冒頭から7年前のある事件についての謎が語られて、その謎多き事件の真相を探ろうとライターの□□さんが取材を始めるのである。
テンポよく進む物語と、非常に怪しい対象の人物達の証言を挟みながら進んでいく物語。
ライターと共に真相を解明に試行錯誤を繰り返しながら読んでいると、見えてくる真実。
怪しいのは2人だけど、やっぱり嘘をついてるだろうこの女はと思った矢先に魔性の女は正体を見せ、話はまさかの堕ちていく展開に?
これはサイコパスの話なのか?と思ってたが、ライターが自殺をはかった後になんとありえない展開が待っていた。
彼女はもう死んでいるのだ…??
意味不明な事態に先行き不安になっていたが、明かされた真実はあの違和感の正体を教えてくれた。
なぜ消臭スプレーを使ったり、違和感のある描写ばかりが増えてきたのか??
ヤバイわこの真相は。

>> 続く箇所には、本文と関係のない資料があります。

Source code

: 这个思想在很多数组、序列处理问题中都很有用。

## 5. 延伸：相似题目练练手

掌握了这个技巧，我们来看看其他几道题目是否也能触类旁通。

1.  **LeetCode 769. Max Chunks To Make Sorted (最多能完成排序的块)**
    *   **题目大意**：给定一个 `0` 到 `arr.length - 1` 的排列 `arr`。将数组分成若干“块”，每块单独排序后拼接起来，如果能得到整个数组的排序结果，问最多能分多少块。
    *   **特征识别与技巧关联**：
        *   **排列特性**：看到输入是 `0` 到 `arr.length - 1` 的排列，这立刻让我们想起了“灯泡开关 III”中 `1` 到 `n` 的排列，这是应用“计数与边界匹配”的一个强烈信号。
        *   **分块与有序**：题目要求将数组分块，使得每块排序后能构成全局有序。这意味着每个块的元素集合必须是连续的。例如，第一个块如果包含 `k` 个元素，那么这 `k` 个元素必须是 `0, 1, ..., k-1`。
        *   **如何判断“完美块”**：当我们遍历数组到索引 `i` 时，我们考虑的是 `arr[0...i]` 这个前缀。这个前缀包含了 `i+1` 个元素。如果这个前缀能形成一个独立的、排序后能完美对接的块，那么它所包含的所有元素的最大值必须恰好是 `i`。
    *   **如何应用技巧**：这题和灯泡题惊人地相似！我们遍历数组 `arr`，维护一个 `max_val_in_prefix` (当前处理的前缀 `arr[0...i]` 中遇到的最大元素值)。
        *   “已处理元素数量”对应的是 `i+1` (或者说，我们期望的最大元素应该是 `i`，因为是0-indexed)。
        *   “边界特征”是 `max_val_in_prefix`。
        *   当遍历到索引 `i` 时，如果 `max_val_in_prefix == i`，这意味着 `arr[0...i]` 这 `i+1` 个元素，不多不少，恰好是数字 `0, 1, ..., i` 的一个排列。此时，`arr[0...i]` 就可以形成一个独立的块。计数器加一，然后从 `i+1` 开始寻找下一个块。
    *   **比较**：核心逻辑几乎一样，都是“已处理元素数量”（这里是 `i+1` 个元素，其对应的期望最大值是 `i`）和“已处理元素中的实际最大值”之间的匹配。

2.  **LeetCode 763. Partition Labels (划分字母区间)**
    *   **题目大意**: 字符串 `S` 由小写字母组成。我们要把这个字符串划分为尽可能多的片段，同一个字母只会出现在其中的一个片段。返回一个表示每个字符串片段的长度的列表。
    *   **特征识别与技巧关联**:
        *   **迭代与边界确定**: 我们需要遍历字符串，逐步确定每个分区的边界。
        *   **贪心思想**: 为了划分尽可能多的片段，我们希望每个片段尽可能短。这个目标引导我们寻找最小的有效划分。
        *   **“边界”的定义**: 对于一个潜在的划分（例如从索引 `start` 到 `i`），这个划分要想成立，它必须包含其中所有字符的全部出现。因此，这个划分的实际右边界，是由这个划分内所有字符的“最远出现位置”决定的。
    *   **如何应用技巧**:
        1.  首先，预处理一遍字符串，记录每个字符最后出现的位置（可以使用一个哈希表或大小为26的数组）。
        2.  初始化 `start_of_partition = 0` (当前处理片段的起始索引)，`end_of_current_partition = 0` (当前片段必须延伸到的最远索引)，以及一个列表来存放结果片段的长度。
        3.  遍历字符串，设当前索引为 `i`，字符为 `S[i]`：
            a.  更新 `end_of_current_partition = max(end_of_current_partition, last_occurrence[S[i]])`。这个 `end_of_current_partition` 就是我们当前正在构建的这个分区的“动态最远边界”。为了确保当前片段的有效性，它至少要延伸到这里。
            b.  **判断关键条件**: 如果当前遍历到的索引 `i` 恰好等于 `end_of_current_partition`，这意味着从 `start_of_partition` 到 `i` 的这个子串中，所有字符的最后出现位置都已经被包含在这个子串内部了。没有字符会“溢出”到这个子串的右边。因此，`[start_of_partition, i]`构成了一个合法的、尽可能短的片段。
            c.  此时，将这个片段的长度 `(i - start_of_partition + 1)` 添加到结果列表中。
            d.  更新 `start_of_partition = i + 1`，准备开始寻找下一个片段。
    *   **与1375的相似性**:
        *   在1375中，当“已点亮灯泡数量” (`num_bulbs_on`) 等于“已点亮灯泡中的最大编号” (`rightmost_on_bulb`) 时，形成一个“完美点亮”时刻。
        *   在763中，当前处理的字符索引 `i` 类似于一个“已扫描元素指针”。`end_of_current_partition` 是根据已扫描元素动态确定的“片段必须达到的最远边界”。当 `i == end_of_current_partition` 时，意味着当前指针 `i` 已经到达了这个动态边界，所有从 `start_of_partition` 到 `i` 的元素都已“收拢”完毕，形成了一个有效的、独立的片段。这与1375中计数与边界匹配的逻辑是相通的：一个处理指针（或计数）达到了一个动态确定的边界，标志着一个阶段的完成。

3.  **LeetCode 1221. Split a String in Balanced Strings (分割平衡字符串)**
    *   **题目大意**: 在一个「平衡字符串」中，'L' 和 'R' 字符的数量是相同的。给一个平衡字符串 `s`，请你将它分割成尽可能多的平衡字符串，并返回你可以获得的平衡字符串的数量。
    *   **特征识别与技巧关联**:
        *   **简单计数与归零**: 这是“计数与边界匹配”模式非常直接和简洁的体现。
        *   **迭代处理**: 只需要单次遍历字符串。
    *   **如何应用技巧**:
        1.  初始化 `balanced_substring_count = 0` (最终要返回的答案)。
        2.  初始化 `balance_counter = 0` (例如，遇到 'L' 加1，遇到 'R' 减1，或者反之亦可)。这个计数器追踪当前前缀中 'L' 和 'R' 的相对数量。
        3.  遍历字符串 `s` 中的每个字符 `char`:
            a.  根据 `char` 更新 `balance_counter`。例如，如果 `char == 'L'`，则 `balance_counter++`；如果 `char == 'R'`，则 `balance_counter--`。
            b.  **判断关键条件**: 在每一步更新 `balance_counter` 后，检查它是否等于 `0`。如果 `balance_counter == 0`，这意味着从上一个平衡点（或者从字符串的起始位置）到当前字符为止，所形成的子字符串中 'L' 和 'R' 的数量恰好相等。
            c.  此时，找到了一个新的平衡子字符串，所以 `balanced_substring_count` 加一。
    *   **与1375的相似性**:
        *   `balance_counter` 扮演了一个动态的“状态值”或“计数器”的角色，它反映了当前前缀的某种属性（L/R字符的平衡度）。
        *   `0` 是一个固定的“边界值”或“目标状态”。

怖すぎるし、見事すぎる描写の数々に「ハサミ男」や「殺戮にいたる病」を思い出した。
でも、伏線はこんなレベルじゃなかった事が最後の最後に語られるのに吹き出してしまう。
ん?彼事態がまさかの□だったのだ。
もうこの小説はパズルでしかないわ。
どこからどこまでのピースを当てはめれば解読できるのかと、読み当ててみるのに時間を使うのが面白かった。
こんな感覚久しぶりだ。
そして、ネタバレを丁寧に解説してくれる人たちのブログを見てると、なかなか鋭い事を書かれてた。
名前すらも、ヒントになっていたとはね。
なかなか深読みしても、最後には読者に真相を掴む心理を委ねられてる気がしてモヤモヤですよ。
それでも、見事な構成術で最後まで楽しませて頂いた。